Selon Dr Mamadou Mansour Fall, les facteurs de risques sont causés par les conflits, le terrorisme, l'urbanisation, le feu de bois, le gaz butane, la pauvreté et la promiscuité avec les industries à risques. Nombreux sont les patients qui viennent de la sous-région (Mauritanie, Guinée Bissau, Mali et Guinée Conakry.
 
Insuffisance de plateaux techniques, de matériels et de ressources humaines qualifiées
 
Avant 2009, le nombre de décès élevé à Principal (42%) est causé par un manque de politique préventive et active, de matériels et de ressources humaines qualifiées, mais aussi d'unité de traitement des malades. ''L'offre est limitée en terme de place. On a deux lits seulement pour la réanimation. Au-delà des aspects préhospitaliers, elle est assujettie à des actes chirurgicaux. Et ces actes sont obligatoirement assortis des moyens pour la greffe cutanée'', a déploré Dr Mamadou Mansour Fall.
 
De l'avis de ce dernier, c'est un problème de plateau technique et de ressources humaines qui se pose et qu'il urge de résoudre. ''En ce qui concerne les ressources humaines, nous avons 4 chirurgiens traumatologues, trois anesthésistes-réanimateurs, 6 infirmiers d’état, 4 aides-soignants'', a dit l’anesthésiste-réanimateur.
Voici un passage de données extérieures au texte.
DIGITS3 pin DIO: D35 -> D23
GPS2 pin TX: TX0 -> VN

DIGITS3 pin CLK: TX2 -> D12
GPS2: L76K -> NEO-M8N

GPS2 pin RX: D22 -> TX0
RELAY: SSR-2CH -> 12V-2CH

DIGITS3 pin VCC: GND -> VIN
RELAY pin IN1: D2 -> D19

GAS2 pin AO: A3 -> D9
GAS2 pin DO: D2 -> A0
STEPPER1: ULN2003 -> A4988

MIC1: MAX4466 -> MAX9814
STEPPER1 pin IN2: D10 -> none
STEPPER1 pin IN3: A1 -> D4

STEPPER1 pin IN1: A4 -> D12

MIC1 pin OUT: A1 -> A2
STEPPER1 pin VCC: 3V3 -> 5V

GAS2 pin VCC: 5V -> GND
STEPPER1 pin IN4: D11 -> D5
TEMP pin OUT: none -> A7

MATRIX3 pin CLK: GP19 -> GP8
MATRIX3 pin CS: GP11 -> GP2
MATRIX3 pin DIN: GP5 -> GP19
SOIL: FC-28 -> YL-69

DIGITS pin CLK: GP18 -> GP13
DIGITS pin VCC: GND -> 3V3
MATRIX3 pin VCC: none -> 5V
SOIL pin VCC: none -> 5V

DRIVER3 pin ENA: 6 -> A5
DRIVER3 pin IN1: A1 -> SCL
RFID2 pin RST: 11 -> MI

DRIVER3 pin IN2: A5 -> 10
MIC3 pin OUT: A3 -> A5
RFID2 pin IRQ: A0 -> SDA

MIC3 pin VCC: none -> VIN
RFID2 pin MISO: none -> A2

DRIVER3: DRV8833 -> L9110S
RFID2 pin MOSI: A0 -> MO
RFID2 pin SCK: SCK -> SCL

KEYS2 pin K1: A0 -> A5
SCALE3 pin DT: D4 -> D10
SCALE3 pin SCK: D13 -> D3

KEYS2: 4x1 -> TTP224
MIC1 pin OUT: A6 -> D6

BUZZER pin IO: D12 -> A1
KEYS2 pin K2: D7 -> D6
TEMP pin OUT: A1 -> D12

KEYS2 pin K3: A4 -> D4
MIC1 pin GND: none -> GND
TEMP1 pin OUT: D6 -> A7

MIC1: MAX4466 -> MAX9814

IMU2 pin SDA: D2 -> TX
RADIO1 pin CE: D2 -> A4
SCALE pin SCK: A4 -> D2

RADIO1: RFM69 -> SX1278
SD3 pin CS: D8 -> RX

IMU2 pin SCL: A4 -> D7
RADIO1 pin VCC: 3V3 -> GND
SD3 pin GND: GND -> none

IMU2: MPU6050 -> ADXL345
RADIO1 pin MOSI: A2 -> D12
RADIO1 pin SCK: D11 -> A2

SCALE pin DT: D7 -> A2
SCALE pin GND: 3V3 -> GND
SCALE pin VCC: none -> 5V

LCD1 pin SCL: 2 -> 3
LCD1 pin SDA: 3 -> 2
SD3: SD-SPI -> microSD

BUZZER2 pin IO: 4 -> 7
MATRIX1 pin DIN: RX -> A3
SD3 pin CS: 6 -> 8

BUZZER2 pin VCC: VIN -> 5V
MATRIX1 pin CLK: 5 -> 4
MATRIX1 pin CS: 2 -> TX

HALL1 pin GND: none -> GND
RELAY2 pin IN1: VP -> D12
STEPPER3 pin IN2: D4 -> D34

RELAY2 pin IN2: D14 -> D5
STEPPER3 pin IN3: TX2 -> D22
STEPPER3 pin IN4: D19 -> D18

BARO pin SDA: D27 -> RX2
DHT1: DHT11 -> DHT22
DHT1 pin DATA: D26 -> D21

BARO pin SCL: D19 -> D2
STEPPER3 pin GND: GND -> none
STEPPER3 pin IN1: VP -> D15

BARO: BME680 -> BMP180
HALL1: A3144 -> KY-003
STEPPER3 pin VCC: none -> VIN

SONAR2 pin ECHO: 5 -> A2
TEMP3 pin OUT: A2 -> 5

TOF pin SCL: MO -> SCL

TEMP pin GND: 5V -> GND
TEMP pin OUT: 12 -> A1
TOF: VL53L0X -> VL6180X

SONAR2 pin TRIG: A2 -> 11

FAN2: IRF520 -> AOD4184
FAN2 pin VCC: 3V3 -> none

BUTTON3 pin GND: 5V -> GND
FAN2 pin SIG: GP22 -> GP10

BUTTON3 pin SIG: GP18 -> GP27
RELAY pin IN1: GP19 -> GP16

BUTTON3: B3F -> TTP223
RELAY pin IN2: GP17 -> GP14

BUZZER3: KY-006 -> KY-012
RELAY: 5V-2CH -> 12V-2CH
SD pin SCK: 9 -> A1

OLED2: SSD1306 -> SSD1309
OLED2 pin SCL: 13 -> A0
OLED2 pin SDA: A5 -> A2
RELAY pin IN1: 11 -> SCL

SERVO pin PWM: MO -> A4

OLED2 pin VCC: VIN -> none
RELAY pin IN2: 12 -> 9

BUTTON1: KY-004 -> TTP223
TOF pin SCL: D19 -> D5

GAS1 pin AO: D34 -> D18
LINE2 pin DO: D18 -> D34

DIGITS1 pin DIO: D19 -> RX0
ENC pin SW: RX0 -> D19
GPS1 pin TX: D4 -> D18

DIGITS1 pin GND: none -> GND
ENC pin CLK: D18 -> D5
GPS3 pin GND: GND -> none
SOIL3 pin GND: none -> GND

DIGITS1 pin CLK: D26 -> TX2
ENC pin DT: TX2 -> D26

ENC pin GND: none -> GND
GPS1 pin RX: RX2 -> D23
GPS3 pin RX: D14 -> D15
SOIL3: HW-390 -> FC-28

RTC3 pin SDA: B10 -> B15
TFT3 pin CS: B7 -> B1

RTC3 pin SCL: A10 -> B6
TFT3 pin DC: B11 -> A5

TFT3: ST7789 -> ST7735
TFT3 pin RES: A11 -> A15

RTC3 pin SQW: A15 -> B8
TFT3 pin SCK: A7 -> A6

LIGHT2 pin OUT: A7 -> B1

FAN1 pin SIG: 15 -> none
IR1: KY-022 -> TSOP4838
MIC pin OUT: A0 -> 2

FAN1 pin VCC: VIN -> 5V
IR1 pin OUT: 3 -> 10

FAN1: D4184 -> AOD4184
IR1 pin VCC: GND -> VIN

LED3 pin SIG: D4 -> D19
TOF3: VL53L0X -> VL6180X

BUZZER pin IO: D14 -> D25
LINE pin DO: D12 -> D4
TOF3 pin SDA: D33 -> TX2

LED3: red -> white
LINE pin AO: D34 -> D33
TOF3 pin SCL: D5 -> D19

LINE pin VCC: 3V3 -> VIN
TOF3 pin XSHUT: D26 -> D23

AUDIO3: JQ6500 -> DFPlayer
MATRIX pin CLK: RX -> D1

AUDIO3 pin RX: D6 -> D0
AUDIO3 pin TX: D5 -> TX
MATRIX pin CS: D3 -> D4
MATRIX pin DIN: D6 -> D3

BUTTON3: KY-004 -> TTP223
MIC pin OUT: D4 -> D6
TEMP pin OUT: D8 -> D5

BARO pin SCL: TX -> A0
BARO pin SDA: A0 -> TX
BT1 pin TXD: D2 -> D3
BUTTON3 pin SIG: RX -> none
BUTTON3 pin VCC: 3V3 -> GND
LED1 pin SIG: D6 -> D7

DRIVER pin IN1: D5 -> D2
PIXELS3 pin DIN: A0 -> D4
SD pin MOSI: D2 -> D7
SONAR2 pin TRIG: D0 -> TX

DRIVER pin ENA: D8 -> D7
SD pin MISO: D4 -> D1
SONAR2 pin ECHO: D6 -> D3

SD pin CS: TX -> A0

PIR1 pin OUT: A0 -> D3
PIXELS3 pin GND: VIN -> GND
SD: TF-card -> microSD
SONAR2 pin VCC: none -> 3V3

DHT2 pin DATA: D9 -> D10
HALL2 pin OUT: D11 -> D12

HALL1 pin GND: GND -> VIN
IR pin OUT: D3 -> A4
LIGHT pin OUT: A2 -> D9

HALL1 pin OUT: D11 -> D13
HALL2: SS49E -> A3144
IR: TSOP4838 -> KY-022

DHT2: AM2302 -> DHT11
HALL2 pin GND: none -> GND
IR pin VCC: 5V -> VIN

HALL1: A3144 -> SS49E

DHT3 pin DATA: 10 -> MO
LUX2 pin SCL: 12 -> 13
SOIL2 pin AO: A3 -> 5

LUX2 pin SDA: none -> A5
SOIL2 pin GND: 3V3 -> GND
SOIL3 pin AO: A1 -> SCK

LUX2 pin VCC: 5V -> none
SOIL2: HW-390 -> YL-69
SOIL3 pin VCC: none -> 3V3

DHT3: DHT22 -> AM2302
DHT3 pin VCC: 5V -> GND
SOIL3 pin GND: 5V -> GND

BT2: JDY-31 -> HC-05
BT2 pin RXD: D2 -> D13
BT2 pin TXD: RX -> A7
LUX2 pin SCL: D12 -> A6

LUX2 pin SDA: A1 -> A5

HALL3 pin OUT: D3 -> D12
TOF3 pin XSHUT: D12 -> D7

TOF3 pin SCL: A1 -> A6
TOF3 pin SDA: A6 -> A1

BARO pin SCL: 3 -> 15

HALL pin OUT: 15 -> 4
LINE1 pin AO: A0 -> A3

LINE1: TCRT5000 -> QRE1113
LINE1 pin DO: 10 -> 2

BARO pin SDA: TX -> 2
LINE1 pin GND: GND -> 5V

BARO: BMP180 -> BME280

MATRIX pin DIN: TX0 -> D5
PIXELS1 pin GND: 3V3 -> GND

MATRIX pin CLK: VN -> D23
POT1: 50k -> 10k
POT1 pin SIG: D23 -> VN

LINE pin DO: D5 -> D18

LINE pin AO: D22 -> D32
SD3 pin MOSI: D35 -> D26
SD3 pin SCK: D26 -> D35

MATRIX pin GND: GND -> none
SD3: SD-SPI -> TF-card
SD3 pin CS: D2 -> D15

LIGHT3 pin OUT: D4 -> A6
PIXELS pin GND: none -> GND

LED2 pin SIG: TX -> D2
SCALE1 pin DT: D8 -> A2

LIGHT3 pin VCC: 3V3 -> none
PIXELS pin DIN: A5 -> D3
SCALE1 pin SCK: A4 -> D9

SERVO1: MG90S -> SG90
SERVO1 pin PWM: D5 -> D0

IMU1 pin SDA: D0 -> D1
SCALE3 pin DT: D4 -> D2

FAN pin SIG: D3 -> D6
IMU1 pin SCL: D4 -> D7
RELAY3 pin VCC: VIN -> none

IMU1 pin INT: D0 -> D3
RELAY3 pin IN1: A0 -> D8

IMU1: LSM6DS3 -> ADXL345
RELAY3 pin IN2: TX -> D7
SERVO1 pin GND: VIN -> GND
Cependant, il a soutenu que les malades arrivent  très souvent d'une manière non conventionnelle, c'est-à-dire non médicalisés et la non-médicalisation d'un brûlé grave est synonyme d'aggravation avec des défaillances d'organes, ce qui rend beaucoup plus difficile leur tâche de réanimation.
 
''Très souvent, ils sont transportés dans des conditions qui ne sont pas idoines, donc non protégés de l'infection. Ils viennent avec des souffrances surajoutées qui ne seyent avec une médicalisation des secours. C'est vrai qu'il y a la prise en charge hospitalière, mais c'est la prise en charge préhospitalière qui fait beaucoup défaut dans ce pays'', a-t-il dénoncé.
 
Hormis l'absence de matériel, la prise en charge est vraiment onéreuse. ''On est à 60 000 francs de réanimation par jour, sans compter tous les actes pratiqués chez le malade et qui ne sont pas payés, ce qui est ridicule. Il faut varier avec ça. Sinon, ça ne sert à rien de rehausser le coût de prise en charge des brûlés sans leur offrir réellement les soins nécessaires. Pour cela, il faut faire un effort'', a conclu le docteur Mamadou Mansour Fall de l’hôpital principal.
 
 
L'absence d'un centre pour le traitement des brûlés décriée
 
Le professeur Bacary Diatta, médecin colonel chef du département urgence anesthésie réanimation de l’hôpital principal, soutient la nécessité de créer un centre pour le traitement des brûlés, mais aussi la formation des ressources humaines. ''La prise en charge des patients ne s'improvise pas.
 
Elle doit se faire dans un cadre bien précis, avec un protocole et un personnel bien spécialisé, avec des médecins ou infirmiers bien formés, des produits médicamenteux un peu particuliers et des techniques chirurgicales de recouvrement particulières'', soutient-il. C'est pourquoi, poursuit-il, ''il faut une formation interne des médecins mais aussi externe.
 
C'est-à-dire que les médecins peuvent subir une formation à l’extérieur au terme de laquelle un diplôme leur sera délivré ; ce qui fera d'eux des spécialistes en brûrologie au Sénégal. Deux hôpitaux prennent en chargent les brûlés (Le Dantec et Principal). Et ce ne sont pas des centres en tant que tels, ce sont des unités de traitement de brûlés. C'est-à-dire qu'on a isolé ces brûlés dans le centre service de réanimation'', a souligné Professeur Diatta.
 
De son côté, le Docteur Élisabeth Diouf de l’hôpital Aristide Le Dantec a souligné qu'il n'y a aucune amélioration en ce qui concerne la prise en charge des brûlés dans ladite structure. ''Les pansements se font en bloc opératoire à cause du manque de salle de pansement. Les complications infectieuses sont à 40%''.